One of the differences between the two episodes, though, is that “Hero Worship” centers more of the story on Timothy than on his surrogate father. Young Joshua Harris does perfectly fine work in the role, but the script asks a lot of him, and the young actor just isn’t up to conveying the realism and emotional range necessary to make some of the more complex scenes truly land. That’s a problem, though, since Timothy’s emotional journey is the core of this story, so it rises and falls on Harris’s ability to convey what Timothy is going through.

Still, performance aside, we see the trajectory of that journey well enough, with a strong emotional throughline. Timothy is laboring under the weight of his psychological trauma. Pretending to be an android, someone who doesn’t feel and doesn’t fail, gives him relief from that trauma. But it’s a temporary palliative, one that Data has to help his young ward move on from despite their bond.
That’s the other half of “Hero Worship”. As always in Data-centric episodes, the experience helps our favorite android understand human concepts like fear and parenthood better through his efforts to help another. Data’s compassion for Timothy, aiming to help him get through this difficult period, aids Data’s own path toward humanity in the way that kids always do, by working as slanted but telling reflections of the people looking after them. From simple realizations about his “head servos” to more profound ones about the value of pain if it means the capacity for joy, Data’s care for this child reveals important things about himself as well.

That last one is the key, though. There’s a powerful thought behind Data’s urge for Timothy to appreciate his humanity rather than run from it. Grief can be difficult. Pain can haunt us, invading our thoughts and making us want to shut it off at all costs. But the same pieces of ourselves that experience those emotional hardships also give us our most rich and satisfying experiences in life. Stepping away from that may be tempting, but it’s ultimately limiting, and confronting our pain is worthwhile, if only to provide for our ability to feel the full range of emotions, joy included, once again.

And yet part of Timothy’s trauma is a misplaced survivor’s guilt. The young boy’s been lying about what really happened aboard the Vico because he blames himself for the disaster. His arm hit a control panel when the catastrophe erupted, and so he mistakenly believes that he caused it. The strongest scene in the episode (save maybe Data explaining his willingness to venture sadness to feel joy), comes when Data, Troi, and Picard all explain to Timothy, in and age appropriate way, that this wasn’t his fault, that the panels don’t work that way, and that by hiding the truth he only prolonged his own unnecessary guilt.

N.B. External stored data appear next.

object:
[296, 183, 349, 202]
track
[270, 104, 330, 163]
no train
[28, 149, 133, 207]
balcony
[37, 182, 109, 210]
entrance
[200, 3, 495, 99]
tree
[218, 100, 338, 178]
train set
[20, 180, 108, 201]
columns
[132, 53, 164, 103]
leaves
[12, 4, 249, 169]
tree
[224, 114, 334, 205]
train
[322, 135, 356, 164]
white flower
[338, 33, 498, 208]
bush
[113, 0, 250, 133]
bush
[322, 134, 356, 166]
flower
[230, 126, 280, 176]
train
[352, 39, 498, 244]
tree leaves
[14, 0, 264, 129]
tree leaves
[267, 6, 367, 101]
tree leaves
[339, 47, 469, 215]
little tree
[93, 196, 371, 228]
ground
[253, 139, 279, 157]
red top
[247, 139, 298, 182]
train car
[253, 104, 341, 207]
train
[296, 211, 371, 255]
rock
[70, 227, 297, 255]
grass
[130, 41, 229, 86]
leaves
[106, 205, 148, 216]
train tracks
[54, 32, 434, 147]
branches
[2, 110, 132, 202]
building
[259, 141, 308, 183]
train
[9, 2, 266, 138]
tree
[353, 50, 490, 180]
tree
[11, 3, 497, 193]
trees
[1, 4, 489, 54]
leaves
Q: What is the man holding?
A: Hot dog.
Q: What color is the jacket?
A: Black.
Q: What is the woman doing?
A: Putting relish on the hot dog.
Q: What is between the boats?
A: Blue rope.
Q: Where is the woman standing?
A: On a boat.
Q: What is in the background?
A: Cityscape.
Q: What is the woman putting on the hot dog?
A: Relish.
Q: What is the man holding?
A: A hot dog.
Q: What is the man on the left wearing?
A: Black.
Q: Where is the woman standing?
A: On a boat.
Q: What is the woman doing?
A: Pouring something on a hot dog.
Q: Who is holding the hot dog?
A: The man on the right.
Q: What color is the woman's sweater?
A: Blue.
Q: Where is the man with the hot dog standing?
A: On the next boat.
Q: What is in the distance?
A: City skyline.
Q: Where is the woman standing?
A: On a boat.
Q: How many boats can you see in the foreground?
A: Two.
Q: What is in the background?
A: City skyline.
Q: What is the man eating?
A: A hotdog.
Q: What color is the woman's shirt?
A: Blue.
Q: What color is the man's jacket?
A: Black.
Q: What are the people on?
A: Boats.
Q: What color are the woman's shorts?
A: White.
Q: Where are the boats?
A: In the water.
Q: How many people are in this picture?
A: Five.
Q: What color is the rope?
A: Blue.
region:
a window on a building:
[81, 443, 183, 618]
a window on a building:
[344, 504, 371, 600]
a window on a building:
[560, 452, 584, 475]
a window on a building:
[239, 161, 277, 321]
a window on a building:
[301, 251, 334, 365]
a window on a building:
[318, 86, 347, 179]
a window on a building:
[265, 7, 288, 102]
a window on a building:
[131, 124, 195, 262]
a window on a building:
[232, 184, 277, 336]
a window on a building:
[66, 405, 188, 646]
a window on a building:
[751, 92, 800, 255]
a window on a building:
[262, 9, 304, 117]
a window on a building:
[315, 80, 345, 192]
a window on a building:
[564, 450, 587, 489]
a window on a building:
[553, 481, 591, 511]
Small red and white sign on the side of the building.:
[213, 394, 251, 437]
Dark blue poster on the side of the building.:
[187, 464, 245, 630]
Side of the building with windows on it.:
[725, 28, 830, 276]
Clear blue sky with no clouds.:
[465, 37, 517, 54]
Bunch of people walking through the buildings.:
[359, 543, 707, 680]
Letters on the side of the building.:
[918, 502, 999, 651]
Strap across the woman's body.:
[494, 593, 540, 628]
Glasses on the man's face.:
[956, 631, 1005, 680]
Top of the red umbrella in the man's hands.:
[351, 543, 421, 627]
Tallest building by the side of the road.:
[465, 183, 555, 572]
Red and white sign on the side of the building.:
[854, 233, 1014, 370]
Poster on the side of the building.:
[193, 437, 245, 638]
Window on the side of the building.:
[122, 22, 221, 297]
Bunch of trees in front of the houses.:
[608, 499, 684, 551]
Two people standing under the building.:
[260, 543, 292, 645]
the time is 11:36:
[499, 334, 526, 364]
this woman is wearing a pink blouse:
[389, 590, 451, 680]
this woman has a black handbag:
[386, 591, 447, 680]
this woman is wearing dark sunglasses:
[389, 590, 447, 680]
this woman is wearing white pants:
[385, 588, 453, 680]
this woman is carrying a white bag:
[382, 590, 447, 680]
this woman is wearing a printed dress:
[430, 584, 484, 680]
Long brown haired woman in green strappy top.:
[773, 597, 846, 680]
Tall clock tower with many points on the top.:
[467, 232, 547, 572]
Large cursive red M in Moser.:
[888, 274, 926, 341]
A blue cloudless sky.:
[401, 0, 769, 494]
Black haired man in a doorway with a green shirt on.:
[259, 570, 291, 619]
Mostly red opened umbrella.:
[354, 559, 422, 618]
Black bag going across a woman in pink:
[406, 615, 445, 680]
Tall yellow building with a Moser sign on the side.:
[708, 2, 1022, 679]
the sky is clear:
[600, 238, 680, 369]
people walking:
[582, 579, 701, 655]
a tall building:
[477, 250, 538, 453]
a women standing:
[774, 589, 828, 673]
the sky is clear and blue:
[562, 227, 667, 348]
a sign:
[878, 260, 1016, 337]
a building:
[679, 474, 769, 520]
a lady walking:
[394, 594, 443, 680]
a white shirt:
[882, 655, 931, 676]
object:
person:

Of course, when Timothy does come clean, he’s able to give Data the info necessary to save the day. It turns out to be a pretty standard “What if we used less power instead of more?” solution, but the import is there. Timothy’s honesty, bolstered by his confidence that he’s not to blame for what happened, allows him to help his friend save everyone from succumbing to the same fate.

But to make it happen, Data had to meet Timothy where he lived and share ideas at his level. Only then would Timothy come clean about the truth of how he experienced this tragedy. “Hero Worship” isn’t the greatest episode of Star Trek. It’s a little slow and a little cheesy and even a little simple in places. But it seizes on that core truth, about the different ways kids understand traumatic events and their own reactions to it, that gives it a piece of something profound to light the way.